In 2024, the Colorado Energy Office (CEO) commissioned a report from Ascend Analytics, entitled Pathways to Deep Decarbonization in Colorado’s Electric Sector by 2040, to evaluate the potential to achieve near-zero and zero greenhouse gas emissions from the electricity sector by 2040.
The study examined a business-as-usual—or Economic Deployment—scenario and six other scenarios that achieve zero carbon emissions by 2040. Notably, the report claimed that “with careful planning, Colorado can move to a reliable, affordable, and deeply decarbonized electrical grid by 2040.”
However, an analysis conducted by Always On Energy Research (AOER) found Ascend Analytics’ preferred zero-emissions by 2040 scenario, the “Optimized 100” scenario, hereafter referred to as the “OT100” scenario, would lead to higher costs than using natural gas or nuclear power to meet Colorado’s energy needs and cause massive rolling blackouts.

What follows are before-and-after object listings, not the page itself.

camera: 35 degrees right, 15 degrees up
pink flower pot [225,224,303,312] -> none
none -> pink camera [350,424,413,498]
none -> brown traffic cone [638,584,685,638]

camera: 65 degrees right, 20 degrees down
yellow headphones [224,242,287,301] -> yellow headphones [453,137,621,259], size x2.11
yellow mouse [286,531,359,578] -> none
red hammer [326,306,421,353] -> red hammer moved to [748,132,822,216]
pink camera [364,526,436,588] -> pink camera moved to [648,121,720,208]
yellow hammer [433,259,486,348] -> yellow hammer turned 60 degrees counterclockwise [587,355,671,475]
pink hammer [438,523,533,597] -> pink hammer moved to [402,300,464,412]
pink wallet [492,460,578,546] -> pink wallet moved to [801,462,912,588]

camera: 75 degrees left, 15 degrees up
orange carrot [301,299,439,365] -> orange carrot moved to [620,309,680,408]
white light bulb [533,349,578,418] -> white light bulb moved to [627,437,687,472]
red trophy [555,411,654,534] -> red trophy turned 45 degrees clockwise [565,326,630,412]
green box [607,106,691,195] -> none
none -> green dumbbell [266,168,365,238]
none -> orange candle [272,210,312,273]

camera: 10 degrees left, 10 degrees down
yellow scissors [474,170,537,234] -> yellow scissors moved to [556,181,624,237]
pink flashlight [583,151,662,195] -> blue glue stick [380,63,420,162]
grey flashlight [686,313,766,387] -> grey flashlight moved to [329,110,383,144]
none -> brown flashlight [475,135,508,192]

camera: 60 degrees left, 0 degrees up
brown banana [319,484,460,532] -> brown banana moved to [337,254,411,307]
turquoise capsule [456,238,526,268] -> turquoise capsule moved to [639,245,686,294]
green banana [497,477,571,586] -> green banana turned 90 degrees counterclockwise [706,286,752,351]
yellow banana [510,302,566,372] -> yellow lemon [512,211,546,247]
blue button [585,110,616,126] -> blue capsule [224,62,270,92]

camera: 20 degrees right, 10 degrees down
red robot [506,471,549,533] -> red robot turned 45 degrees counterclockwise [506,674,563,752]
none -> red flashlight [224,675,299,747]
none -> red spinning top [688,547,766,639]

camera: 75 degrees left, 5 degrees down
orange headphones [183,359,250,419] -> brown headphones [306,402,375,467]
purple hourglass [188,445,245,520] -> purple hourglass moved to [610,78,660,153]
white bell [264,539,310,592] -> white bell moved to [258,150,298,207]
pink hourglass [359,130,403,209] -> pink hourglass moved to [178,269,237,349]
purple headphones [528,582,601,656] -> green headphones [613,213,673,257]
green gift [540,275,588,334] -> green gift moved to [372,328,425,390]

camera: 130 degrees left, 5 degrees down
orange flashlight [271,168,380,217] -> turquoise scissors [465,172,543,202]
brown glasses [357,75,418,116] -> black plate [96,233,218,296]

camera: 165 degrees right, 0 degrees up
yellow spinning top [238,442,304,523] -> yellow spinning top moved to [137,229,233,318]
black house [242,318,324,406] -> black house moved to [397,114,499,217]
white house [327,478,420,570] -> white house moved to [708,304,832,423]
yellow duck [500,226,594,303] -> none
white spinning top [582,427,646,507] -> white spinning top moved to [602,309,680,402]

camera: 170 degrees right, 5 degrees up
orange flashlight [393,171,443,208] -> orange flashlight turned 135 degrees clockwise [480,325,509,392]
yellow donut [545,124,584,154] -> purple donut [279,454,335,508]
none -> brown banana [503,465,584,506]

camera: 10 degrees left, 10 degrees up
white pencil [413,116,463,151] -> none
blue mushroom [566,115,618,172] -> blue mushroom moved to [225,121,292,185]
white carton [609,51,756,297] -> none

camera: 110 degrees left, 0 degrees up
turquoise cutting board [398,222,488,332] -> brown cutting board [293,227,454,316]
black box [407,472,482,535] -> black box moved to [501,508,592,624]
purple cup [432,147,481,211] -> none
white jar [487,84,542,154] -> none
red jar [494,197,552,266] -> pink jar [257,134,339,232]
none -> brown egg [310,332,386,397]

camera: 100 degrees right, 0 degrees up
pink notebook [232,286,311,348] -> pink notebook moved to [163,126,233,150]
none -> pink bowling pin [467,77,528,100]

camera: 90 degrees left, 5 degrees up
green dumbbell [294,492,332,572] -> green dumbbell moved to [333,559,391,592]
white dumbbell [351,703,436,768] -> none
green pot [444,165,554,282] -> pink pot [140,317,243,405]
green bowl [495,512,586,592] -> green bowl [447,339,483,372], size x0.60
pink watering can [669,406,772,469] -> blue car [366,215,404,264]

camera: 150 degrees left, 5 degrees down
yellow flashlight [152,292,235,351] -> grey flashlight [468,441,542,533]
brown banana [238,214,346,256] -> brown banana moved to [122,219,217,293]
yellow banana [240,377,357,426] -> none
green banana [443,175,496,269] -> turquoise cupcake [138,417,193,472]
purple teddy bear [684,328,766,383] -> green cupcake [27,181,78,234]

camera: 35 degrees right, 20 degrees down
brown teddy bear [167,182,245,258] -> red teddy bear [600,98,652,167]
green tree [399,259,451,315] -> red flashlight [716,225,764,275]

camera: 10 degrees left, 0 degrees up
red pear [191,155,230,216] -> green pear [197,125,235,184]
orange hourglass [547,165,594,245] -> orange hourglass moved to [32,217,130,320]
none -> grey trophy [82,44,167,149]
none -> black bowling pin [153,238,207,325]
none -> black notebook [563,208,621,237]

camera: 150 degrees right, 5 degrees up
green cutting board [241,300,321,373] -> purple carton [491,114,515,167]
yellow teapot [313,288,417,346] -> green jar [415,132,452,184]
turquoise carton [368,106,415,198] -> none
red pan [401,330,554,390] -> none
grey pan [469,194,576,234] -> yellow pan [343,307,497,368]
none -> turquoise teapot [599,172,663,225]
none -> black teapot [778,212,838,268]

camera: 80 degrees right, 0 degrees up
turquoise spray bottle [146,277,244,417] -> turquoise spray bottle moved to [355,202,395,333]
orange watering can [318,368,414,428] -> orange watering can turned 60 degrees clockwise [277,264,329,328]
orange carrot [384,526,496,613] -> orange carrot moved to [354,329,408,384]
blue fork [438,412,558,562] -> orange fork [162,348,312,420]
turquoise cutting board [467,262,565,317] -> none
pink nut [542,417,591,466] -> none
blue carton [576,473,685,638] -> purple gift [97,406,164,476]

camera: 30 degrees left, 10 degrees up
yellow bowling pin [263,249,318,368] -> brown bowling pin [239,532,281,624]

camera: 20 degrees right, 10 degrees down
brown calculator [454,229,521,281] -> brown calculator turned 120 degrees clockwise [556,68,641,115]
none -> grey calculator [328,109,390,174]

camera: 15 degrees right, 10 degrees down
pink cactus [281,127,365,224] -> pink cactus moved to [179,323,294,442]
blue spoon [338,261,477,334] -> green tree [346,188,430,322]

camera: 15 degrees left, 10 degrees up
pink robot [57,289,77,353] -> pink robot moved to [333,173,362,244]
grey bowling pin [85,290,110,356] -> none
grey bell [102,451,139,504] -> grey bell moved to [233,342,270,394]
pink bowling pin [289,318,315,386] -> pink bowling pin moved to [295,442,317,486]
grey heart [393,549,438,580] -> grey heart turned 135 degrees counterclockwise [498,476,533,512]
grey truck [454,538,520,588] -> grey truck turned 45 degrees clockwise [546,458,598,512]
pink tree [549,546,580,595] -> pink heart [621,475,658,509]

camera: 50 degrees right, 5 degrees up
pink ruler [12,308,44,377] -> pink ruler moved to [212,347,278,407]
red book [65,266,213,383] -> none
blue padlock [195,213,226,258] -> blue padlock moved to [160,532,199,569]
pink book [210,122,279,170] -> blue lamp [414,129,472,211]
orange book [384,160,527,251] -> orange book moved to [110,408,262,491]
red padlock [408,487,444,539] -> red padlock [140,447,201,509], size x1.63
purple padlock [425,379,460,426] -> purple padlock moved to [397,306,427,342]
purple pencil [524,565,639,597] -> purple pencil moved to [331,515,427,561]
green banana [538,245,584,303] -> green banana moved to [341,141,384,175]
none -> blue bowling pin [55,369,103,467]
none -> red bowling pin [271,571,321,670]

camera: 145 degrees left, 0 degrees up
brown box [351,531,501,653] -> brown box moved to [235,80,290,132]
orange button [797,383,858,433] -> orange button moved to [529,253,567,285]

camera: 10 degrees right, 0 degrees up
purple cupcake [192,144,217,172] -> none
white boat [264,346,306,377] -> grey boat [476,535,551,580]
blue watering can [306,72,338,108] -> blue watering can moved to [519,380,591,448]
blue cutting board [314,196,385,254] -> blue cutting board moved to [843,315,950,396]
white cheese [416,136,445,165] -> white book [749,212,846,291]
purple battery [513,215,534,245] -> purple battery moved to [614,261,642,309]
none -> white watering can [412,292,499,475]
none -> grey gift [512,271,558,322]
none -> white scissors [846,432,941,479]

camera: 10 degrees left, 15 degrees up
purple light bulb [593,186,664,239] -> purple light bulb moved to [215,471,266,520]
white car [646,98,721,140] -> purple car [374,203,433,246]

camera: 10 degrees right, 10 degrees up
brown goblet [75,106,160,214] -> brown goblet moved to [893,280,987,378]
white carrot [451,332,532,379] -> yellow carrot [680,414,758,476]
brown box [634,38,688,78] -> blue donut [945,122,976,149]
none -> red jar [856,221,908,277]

➤ AOER found that the true cost of the OT100 scenario is an additional $114.3 billion through 2040 compared to operating the current grid. If these costs are discounted at a six percent discount rate, as was the case in the Ascend analysis, the costs would be $56.6 billion, which is $5 billion higher than the costs reported in the Pathways to Deep Decarbonization Report conducted by Ascend Analytics.
➤ These higher cost estimates are due to several factors, including the fact that AOER estimated additional transmission line expenses, while Ascend did not, and AOER used current capital costs assumptions for new electricity generation facilities, rather than future projections, and more realistic costs for green hydrogen.
➤ OT100 scenario costs explode after 2040, costing an additional $214.6 billion through 2050, due to the high cost of using capital-intensive 12-hour battery storage and green hydrogen as a fuel for power plants to generate electricity during periods of low wind and solar generation.
➤ The OT100 scenario would result in rolling blackouts in 2040 during periods of low wind and solar output when there is not enough electricity stored at battery storage facilities to keep the lights on.
➤ From 2045 through 2049, the blackouts would be massive, with the longest blackout lasting 66 hours and the largest causing 59 percent of the state to suffer from power outages at its peak. These blackouts occur because the state would run out of stored hydrogen needed to generate electricity during low wind and solar output periods and charge the batteries on the system.
➤ These blackouts would be costly to Colorado’s economy. AOER identified a hypothetical nine-day period in 2047 where Colorado would experience 136 hours of blackouts, which would cost Colorado’s economy more than $5.2 billion in lost economic activity.
➤ Using natural gas to replace all but one of Colorado’s coal plants (Comanche 3) and meet the growing demand for power would only cost an additional $9.5 billion through 2040 and $15.3 billion through 2050, compared to operating the current grid. This makes the 2050 cost of using natural gas far less than the $214.6 billion in the OT100 scenario. This Natural Gas scenario would have zero blackouts and cost a fraction of the price of the OT100 scenario.
➤ Colorado could build 15,500 megawatts (MW) of new nuclear power, batteries, and combustion turbine natural gas plants for an additional $73 billion through 2040 and $145.9 billion through 2050, compared to operating the current grid. This means using nuclear power, natural gas, and battery storage will cost $41.3 billion and $68.7 billion less than the cost of the OT100 scenario, respectively, while achieving emissions reductions of 90 percent with zero blackouts.
➤ This plan balances costs and emissions reductions while taking advantage of recent legislation allowing nuclear power to qualify as a “clean” resource for meeting the Centennial State’s decarbonization mandates.
All energy decisions have trade-offs. Using natural gas power plants to meet growing demand will provide the lowest-cost electricity for Colorado families and businesses, but achieve the fewest emissions reductions on a per megawatt hour (MWh) basis. Nuclear can achieve reliable electricity with large reductions in emissions, but at a higher price tag than natural gas. The OT100 scenario is the worst of all worlds, subjecting Coloradans to high prices and rolling blackouts, but it would reduce emissions the most.